:: Task to carry out ::
Go through the data below and return each line containing the word "report".

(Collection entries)
******************************

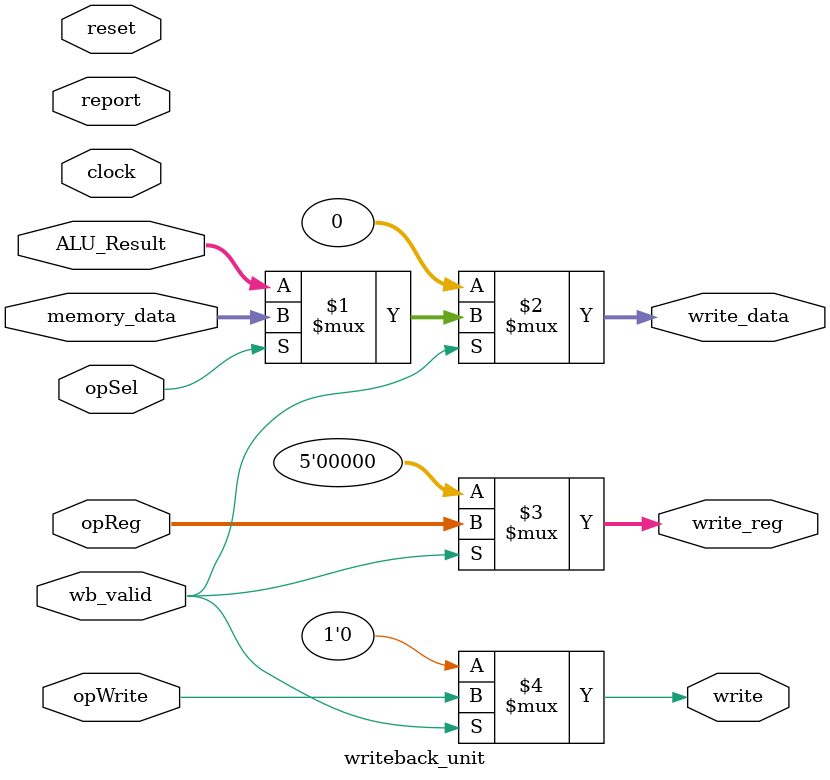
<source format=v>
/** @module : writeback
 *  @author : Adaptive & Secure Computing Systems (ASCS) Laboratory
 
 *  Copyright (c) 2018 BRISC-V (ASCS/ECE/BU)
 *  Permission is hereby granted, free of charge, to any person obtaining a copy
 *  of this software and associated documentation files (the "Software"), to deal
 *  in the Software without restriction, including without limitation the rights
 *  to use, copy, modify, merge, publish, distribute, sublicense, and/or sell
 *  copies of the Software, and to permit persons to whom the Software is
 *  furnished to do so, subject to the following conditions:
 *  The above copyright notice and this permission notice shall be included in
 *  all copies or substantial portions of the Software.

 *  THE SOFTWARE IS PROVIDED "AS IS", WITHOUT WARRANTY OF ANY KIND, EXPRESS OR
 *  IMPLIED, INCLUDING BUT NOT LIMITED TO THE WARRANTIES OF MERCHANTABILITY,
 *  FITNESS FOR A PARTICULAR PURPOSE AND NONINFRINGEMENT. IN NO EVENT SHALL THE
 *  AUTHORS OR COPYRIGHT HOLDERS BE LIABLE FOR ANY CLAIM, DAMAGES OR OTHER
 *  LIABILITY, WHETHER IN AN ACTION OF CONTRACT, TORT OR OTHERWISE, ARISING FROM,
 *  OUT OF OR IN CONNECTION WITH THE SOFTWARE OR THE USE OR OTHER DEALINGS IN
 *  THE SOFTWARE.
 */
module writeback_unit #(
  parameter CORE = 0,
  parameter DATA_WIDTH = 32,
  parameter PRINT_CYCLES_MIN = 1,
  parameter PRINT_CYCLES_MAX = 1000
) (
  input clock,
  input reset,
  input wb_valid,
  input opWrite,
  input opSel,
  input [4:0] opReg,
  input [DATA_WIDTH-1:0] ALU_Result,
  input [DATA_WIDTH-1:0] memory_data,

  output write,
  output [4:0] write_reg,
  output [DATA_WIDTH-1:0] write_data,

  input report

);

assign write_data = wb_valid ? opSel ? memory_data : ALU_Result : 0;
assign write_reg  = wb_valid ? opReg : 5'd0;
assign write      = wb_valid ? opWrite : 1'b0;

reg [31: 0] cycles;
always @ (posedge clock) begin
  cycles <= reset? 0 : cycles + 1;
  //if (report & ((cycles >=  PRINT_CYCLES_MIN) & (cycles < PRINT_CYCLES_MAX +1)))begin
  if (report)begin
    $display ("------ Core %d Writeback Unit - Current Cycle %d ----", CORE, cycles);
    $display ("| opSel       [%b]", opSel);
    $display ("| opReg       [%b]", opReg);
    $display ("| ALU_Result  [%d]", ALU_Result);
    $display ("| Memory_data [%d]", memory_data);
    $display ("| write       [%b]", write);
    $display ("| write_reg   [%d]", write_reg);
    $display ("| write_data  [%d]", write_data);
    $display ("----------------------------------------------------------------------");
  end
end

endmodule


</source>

******************************

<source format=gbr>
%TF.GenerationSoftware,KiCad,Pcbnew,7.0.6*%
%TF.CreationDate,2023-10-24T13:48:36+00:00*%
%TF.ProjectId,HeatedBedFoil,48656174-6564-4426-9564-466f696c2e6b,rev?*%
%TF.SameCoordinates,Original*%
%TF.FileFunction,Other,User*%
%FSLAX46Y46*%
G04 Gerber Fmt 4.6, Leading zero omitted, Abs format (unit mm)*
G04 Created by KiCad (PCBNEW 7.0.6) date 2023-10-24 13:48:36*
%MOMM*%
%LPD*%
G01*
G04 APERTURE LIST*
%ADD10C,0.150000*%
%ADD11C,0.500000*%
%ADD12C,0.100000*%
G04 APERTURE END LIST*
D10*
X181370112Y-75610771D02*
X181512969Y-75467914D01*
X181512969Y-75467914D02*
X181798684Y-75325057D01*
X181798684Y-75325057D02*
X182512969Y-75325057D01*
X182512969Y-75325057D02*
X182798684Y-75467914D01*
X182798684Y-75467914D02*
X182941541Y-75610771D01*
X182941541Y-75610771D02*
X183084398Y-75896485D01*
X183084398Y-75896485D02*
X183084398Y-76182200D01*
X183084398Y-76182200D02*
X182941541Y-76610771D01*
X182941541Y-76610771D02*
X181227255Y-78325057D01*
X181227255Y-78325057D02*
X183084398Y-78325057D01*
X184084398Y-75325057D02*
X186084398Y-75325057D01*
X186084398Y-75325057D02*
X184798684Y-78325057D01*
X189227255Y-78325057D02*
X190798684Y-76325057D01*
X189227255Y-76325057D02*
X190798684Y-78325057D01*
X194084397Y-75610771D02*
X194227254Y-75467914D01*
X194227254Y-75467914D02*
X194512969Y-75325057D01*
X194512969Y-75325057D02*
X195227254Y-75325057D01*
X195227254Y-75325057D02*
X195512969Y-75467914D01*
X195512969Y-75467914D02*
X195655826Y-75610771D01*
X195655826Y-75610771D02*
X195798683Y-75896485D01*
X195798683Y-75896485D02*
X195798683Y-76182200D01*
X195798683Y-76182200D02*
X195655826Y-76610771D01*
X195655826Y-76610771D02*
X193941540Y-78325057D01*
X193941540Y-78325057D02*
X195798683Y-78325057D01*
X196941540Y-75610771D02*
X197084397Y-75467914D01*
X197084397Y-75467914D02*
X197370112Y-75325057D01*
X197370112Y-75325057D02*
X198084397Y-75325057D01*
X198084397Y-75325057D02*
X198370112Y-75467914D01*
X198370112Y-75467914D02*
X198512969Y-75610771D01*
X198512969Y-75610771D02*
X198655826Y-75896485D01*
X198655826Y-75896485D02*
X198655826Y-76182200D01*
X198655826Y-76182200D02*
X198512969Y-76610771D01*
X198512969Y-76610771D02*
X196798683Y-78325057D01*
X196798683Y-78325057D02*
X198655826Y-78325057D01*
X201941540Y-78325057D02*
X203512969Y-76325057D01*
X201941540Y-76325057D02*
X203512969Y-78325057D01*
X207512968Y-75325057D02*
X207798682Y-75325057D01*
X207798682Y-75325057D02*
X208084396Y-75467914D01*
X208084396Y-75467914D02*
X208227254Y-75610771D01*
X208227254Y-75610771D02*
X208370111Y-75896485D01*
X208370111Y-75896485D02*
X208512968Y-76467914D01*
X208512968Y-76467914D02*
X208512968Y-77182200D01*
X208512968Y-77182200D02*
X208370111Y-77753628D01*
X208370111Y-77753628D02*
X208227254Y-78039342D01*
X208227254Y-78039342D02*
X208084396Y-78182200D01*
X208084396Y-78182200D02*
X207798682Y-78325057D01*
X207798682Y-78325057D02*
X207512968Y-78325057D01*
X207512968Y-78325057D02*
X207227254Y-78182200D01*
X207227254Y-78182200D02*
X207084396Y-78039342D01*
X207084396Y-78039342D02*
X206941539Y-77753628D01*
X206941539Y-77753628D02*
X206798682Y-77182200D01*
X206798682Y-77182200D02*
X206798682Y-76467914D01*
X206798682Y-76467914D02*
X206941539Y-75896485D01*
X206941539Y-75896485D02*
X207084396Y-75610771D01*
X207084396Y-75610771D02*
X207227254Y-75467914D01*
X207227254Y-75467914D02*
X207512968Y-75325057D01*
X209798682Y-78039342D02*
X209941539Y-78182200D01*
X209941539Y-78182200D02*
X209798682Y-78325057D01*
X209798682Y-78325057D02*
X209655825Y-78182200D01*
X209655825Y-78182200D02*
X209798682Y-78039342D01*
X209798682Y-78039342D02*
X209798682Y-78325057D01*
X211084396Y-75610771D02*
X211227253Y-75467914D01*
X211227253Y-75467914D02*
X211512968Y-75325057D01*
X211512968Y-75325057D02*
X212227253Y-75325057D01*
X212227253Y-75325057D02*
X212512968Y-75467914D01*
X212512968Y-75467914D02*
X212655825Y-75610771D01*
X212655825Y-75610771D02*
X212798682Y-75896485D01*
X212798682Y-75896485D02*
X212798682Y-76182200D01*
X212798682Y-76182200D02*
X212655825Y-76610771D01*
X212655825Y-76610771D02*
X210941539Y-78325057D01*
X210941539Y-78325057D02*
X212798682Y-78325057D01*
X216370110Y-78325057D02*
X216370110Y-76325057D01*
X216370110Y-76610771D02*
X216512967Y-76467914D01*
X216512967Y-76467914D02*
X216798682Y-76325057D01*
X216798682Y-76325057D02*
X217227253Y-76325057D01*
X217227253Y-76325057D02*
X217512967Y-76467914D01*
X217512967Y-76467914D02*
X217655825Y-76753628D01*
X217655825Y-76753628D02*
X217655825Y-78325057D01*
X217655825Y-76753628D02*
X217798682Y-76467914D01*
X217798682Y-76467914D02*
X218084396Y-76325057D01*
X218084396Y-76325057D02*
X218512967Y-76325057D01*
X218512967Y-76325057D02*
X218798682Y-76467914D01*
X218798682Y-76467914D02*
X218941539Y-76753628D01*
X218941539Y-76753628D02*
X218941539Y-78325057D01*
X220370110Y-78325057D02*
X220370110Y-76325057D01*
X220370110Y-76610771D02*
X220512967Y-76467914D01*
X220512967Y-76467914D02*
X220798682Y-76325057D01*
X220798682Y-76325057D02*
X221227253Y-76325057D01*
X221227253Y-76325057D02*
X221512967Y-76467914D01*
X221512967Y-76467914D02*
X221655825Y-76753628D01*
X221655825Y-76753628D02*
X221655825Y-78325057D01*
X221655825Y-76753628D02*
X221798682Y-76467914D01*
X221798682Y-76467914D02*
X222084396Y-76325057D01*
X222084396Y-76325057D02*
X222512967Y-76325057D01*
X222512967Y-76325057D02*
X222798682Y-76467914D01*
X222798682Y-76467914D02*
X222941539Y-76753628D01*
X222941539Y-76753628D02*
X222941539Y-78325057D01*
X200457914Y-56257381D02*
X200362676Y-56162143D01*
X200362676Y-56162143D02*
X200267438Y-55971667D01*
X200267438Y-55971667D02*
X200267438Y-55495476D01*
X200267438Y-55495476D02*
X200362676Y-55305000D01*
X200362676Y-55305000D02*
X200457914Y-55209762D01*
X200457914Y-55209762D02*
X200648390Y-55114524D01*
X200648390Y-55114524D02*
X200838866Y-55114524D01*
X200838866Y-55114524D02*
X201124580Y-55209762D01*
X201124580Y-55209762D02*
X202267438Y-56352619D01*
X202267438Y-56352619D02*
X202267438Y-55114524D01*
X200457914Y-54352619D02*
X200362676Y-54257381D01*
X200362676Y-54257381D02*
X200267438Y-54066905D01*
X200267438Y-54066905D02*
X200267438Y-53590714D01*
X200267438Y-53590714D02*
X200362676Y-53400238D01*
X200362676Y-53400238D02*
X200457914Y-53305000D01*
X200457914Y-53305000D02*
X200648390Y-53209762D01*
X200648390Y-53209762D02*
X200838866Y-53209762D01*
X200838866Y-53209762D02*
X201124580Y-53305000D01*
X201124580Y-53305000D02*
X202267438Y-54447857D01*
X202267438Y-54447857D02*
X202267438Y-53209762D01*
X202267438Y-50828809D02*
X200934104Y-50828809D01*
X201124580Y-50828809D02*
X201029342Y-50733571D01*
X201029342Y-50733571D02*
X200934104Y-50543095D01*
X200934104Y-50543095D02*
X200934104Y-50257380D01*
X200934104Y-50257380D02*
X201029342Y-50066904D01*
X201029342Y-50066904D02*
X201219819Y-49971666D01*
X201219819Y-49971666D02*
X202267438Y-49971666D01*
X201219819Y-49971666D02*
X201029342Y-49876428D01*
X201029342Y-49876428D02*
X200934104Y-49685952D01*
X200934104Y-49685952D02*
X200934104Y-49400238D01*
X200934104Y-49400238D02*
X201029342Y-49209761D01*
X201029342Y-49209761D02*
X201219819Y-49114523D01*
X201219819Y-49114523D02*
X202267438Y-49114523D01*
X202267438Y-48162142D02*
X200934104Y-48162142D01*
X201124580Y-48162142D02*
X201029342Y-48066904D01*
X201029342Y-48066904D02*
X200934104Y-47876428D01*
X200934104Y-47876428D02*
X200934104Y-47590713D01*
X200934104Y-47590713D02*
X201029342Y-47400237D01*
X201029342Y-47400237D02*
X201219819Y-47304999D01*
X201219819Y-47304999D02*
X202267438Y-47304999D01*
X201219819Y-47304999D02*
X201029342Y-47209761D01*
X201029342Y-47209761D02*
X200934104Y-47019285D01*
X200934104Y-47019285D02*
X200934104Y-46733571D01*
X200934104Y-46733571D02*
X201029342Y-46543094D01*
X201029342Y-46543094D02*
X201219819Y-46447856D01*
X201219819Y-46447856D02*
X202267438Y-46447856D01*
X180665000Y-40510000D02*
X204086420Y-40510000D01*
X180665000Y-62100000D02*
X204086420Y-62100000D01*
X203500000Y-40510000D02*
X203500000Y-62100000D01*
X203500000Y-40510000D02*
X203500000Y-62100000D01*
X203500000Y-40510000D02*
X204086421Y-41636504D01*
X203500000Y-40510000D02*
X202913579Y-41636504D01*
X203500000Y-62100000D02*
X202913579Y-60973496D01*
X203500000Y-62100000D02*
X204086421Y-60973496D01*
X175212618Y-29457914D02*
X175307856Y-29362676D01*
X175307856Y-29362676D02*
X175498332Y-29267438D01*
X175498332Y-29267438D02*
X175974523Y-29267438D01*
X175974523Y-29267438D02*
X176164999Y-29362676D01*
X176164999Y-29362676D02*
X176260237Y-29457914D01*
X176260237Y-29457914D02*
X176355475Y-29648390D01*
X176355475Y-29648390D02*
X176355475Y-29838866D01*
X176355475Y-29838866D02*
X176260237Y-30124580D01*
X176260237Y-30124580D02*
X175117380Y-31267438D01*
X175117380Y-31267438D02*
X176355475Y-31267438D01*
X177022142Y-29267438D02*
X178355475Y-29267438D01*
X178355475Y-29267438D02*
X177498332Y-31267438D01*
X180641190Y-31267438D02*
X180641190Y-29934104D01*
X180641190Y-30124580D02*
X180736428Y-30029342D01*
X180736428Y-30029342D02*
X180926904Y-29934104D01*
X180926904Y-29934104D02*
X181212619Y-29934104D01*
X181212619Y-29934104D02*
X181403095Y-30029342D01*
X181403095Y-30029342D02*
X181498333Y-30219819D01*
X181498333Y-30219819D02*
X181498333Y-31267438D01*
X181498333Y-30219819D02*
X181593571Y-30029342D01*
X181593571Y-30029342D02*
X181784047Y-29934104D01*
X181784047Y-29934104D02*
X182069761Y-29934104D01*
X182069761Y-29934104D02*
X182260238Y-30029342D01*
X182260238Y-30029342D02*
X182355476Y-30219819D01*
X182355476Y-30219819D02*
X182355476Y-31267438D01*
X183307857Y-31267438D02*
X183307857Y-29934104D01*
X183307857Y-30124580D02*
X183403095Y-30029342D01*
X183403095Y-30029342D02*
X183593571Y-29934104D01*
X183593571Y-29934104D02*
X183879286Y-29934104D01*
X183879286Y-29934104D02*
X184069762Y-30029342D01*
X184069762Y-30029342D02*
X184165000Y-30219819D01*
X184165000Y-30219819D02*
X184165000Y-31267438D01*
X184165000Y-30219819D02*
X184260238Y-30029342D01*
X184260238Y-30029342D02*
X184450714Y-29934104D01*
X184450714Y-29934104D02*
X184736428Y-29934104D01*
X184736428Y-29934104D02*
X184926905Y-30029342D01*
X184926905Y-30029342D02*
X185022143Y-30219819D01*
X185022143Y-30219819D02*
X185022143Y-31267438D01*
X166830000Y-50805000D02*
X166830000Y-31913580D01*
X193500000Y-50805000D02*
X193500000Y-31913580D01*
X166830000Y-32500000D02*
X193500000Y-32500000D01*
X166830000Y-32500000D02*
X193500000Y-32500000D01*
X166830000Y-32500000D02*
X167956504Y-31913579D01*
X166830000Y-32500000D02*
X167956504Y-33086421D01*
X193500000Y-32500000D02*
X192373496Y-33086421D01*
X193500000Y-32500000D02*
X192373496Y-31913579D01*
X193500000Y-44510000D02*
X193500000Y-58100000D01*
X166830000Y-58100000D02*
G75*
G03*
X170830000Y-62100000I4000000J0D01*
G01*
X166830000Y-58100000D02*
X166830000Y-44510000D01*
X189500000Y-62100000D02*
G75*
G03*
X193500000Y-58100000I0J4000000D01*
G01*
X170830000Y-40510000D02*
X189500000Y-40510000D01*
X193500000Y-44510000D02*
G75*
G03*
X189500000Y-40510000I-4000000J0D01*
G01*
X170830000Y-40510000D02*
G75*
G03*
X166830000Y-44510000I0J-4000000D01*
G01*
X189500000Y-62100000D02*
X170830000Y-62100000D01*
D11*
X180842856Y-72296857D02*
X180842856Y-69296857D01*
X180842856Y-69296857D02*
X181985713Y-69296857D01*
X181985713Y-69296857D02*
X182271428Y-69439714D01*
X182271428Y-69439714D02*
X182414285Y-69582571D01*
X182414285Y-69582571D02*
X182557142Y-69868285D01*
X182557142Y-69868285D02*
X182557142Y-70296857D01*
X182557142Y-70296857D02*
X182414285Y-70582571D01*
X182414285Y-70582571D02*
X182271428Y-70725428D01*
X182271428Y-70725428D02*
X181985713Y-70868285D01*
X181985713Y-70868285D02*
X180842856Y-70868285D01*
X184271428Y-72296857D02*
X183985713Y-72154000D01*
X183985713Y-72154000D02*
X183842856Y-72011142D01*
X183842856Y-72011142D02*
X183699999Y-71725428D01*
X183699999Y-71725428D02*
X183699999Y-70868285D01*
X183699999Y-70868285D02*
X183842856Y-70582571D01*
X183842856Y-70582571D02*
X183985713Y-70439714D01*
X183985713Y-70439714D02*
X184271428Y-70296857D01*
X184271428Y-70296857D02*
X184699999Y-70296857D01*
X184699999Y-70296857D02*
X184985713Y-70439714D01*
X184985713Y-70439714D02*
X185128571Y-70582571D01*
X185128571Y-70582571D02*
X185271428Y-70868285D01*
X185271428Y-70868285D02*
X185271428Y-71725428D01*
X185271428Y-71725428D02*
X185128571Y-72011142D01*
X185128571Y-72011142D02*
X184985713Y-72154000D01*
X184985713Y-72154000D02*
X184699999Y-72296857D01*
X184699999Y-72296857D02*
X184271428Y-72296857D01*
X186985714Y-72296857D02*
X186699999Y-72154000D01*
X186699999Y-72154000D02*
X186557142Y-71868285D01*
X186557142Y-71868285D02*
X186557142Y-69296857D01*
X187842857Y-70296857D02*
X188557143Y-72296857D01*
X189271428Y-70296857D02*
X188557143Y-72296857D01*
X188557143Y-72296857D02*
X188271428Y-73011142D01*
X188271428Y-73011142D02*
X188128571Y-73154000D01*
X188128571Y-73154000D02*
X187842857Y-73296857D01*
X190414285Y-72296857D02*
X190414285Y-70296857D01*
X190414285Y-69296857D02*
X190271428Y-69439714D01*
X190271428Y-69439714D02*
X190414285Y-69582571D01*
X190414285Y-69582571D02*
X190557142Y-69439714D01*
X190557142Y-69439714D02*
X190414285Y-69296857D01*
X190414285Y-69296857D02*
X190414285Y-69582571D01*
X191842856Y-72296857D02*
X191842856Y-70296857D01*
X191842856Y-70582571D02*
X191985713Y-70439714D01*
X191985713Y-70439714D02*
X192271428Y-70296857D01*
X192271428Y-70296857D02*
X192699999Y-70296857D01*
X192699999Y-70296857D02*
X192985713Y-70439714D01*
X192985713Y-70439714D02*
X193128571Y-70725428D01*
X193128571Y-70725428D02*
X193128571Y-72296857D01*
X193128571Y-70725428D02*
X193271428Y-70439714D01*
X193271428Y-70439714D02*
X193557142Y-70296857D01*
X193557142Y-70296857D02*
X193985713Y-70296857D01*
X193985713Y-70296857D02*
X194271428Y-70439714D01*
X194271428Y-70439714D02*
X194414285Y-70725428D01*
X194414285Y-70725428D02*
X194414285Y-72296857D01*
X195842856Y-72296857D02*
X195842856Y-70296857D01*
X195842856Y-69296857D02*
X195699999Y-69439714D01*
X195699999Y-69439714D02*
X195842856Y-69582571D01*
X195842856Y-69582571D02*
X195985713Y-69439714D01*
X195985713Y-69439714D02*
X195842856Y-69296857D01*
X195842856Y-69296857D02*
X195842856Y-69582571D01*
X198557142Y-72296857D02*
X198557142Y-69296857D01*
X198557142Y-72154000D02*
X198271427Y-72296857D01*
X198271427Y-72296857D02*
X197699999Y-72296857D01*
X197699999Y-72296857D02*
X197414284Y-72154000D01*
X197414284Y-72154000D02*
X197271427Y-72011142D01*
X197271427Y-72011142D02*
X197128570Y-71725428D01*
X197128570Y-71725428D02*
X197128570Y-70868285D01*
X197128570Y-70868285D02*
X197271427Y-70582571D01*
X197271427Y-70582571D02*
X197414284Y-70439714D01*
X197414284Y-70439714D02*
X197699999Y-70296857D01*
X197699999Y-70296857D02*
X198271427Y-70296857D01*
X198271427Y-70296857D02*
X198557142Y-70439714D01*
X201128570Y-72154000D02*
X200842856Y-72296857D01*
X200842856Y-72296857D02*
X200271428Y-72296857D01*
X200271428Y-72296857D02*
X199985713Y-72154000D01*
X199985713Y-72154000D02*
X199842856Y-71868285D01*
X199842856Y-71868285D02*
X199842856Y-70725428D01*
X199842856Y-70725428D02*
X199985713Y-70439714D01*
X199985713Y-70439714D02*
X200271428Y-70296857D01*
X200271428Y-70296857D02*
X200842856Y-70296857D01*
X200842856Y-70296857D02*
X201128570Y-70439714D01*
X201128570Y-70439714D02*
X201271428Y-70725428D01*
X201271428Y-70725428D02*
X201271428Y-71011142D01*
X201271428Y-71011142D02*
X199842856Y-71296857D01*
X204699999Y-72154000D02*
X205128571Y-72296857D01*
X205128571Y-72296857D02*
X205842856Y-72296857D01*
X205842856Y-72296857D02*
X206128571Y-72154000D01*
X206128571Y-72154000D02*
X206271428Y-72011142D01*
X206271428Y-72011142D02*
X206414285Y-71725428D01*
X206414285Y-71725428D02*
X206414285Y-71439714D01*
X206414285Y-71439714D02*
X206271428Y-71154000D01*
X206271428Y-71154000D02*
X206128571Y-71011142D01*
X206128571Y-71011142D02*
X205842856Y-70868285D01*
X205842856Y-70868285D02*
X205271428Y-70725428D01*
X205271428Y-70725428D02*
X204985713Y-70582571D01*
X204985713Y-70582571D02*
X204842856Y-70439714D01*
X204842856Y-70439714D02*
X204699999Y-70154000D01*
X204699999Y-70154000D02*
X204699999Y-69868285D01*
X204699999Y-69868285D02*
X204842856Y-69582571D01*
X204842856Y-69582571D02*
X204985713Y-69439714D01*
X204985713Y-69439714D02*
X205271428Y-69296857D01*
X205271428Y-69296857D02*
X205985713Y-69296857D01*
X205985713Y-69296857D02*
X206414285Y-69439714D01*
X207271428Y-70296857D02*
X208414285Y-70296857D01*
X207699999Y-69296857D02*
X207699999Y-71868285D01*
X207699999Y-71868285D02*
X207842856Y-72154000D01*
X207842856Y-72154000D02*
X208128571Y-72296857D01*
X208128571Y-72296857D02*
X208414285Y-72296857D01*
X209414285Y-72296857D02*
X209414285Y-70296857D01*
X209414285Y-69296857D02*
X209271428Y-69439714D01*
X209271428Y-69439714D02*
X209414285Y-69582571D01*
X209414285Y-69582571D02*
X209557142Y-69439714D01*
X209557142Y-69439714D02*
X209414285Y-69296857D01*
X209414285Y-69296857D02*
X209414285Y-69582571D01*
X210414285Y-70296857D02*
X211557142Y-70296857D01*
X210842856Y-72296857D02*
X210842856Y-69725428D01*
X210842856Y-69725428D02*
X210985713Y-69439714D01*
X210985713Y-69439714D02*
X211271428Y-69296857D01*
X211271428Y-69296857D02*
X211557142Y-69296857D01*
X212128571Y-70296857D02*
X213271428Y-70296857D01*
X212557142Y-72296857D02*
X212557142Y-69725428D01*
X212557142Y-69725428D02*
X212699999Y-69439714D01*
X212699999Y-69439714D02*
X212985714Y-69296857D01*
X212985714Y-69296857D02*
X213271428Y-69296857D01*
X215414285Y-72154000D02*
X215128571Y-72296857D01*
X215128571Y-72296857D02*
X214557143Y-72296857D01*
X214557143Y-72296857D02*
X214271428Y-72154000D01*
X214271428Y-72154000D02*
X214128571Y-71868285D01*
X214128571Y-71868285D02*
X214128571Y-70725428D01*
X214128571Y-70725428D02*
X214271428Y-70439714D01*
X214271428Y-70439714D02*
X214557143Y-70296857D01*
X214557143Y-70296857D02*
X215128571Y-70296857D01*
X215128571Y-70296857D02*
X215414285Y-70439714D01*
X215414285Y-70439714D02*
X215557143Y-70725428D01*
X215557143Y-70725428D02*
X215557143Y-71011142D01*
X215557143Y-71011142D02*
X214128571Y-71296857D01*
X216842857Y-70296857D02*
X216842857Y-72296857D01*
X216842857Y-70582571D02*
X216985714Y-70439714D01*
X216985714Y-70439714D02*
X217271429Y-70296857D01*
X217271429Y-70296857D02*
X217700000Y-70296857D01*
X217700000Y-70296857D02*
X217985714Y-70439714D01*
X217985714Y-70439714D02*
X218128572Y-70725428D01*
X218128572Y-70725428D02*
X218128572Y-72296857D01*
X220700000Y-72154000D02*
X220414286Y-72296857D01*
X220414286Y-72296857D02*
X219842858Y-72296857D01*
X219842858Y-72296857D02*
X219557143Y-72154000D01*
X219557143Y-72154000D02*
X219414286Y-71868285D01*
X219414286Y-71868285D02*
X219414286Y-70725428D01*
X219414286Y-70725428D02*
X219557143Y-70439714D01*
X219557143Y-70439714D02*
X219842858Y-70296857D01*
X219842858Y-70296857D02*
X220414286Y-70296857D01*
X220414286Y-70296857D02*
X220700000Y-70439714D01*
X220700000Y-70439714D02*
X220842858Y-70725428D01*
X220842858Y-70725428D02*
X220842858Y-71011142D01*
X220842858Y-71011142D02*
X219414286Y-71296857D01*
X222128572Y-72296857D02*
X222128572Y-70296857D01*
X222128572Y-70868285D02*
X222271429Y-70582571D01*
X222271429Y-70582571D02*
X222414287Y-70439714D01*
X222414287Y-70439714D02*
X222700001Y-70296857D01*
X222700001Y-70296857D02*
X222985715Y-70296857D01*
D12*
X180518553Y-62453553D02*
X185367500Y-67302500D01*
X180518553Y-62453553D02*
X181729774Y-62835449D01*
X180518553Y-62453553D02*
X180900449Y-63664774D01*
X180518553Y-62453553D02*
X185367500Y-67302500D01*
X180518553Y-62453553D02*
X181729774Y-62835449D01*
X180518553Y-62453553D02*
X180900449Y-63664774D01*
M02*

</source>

******************************

:: Task output ::
  input report
  //if (report & ((cycles >=  PRINT_CYCLES_MIN) & (cycles < PRINT_CYCLES_MAX +1)))begin
  if (report)begin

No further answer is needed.